Key Points:

The most alarming aspect of this week's horrific assault on Mumbai was the scale of the terrorists' ambition. The military-style attack was not only well planned and well orchestrated but, unusually, embraced an array of targets.

Residents of India's financial capital bore the brunt of onslaughts at the main railway station, the airport, a cinema and the city's southern police headquarters.

But, for the first time in India, Americans and Britons were specifically targeted as hostages were sought in attacks on two luxury hotels and a cafe frequented by tourists.

On the one hand, the breadth of the destruction obscured the terrorists' objectives. On the other, however, it confirmed that terrorism is as much, if not more, of a scourge as ever.

That harsh reality was emphasised by the method of attack. The Islamic militants, who are believed to have slipped ashore from boats, used automatic weapons and grenades, rather than the bombs employed in previous atrocities.

That meant the number of casualties did not approach the 190-plus Mumbai commuters who were killed when a series of seven blasts ripped through trains and stations in July 2006. But a death toll standing at more than 130 and the pictures of flames shooting from iconic landmarks spoke eloquently of the impact of this less sophisticated approach, and of a new tactical fluidity.

Analysts have their hands full attempting to identify the terrorists. A previously unknown group, the Deccan Mujahideen, has claimed responsibility, and there are suggestions the motive lies in contested claims to Kashmir or the treatment of India's 140-million Muslim minority.

The country's increasingly close ties with the United States are also a matter of contention. But the assault bore some of the hallmarks of an al Qaeda operation, notably simultaneous attacks and the targeting of Westerners and the hotels used by them. Significant al Qaeda leaders have been struck down by American drones, but if nothing else, the group clearly remains an inspiration for terrorist cells.

The degree of danger, and its global nature, had been re-emphasised even before the Mumbai carnage.
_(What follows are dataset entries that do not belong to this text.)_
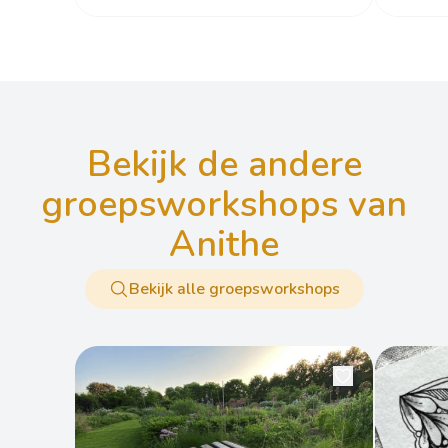
bekijk de andere
groepsworkshops van
Anithe
Bekijk alle groepsworkshops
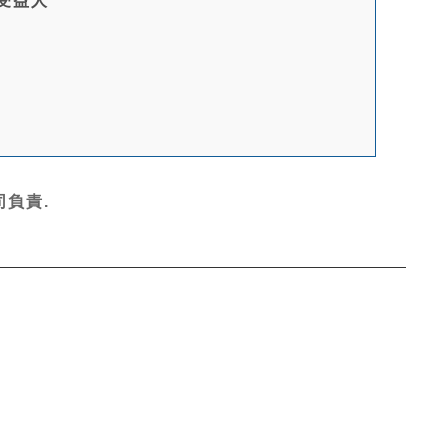
金受益人
負責.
The United States is on heightened alert as the inauguration of President-elect Barack Obama draws near.

Al Qaeda's number two, Ayman al-Zawahiri, has termed Mr Obama a "house Negro", and there is every incentive to undermine the new administration through an attack on the US. Further evidence of the threat was provided last month by the Australian

Security Intelligence Organisation, which, in its annual report, said Australia had only narrowly escaped terrorist attacks on its soil. The spy agency said that militant Islamic jihadists would remain its most potent enemy for the foreseeable future.
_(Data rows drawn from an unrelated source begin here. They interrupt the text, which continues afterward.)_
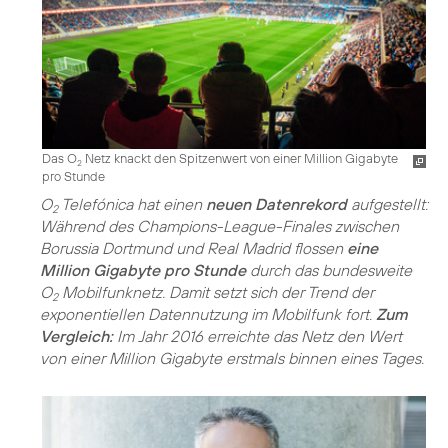
Das O
Netz knackt den Spitzenwert von einer Million Gigabyte
2
pro Stunde
O
Telefónica hat einen
neuen Datenrekord
aufgestellt:
2
Während des Champions-League-Finales zwischen
Borussia Dortmund und Real Madrid flossen
eine
Million Gigabyte pro Stunde
durch das bundesweite
O
Mobilfunknetz. Damit setzt sich der Trend der
2
exponentiellen Datennutzung im Mobilfunk fort.
Zum
Vergleich:
Im Jahr 2016 erreichte das Netz den Wert
von einer Million Gigabyte erstmals binnen eines Tages.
Terrorist organisations must, because of their inherent weakness, select soft targets. Australia and the US do not fit into that category. India, however, is more vulnerable than most.

It is open, particularly to intrusion from Pakistan, which remains a haven for terrorists. Densely populated and chaotic cities also provide a ready potential for surprise, as in the case of the Mumbai attack. Other Indian cities have also been assaulted in the past few months.
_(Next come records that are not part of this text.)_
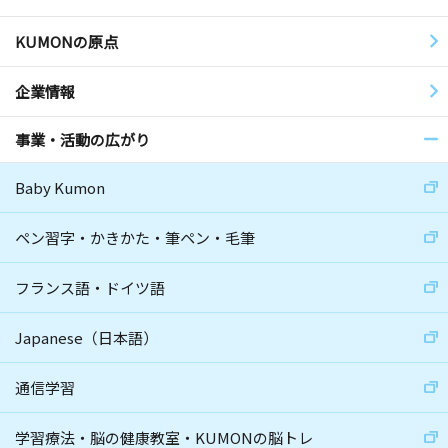
KUMONの原点
企業情報
事業・活動の広がり
Baby Kumon
ペン習字・かきかた・筆ペン・毛筆
フランス語・ドイツ語
Japanese（日本語）
通信学習
学習療法・脳の健康教室・KUMONの脳トレ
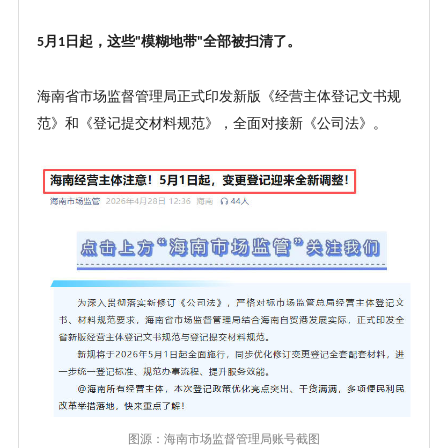
月
日起，这些
模糊地带
全部被扫清了。
5
1
"
"
海南省市场监督管理局正式印发新版《经营主体登记文书规
范》和《登记提交材料规范》，全面对接新《公司法》。
图源：海南市场监督管理局账号截图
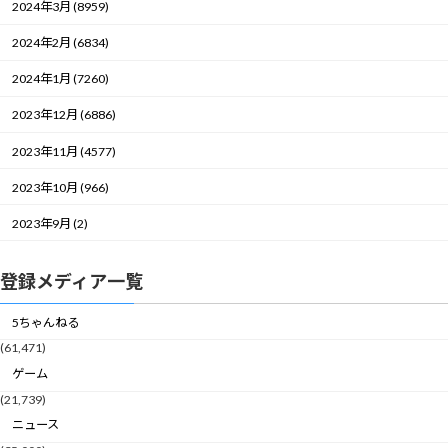
2024年3月 (8959)
2024年2月 (6834)
2024年1月 (7260)
2023年12月 (6886)
2023年11月 (4577)
2023年10月 (966)
2023年9月 (2)
登録メディア一覧
5ちゃんねる
(61,471)
ゲーム
(21,739)
ニュース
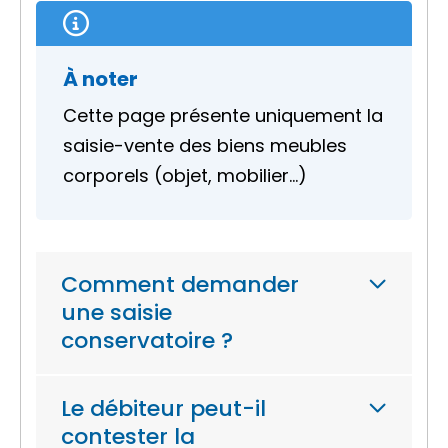
À noter
Cette page présente uniquement la
saisie-vente des biens meubles
corporels (objet, mobilier…)
Comment demander
une saisie
conservatoire ?
Le débiteur peut-il
contester la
The world has reacted with anger to the horrors perpetrated in Mumbai. There was a similar reaction in September when a huge truck bomb devastated the heavily guarded Marriott Hotel in Islamabad, killing up to 60.

South Asia is bearing the brunt of terrorism at a time when Pakistan's relations with the US remain fraught. Repairing that relationship and restoring stability to the region through the elimination of extremism must be the top foreign-policy priority for the incoming American administration. The large-scale assault on Mumbai reinforced just how difficult that will be.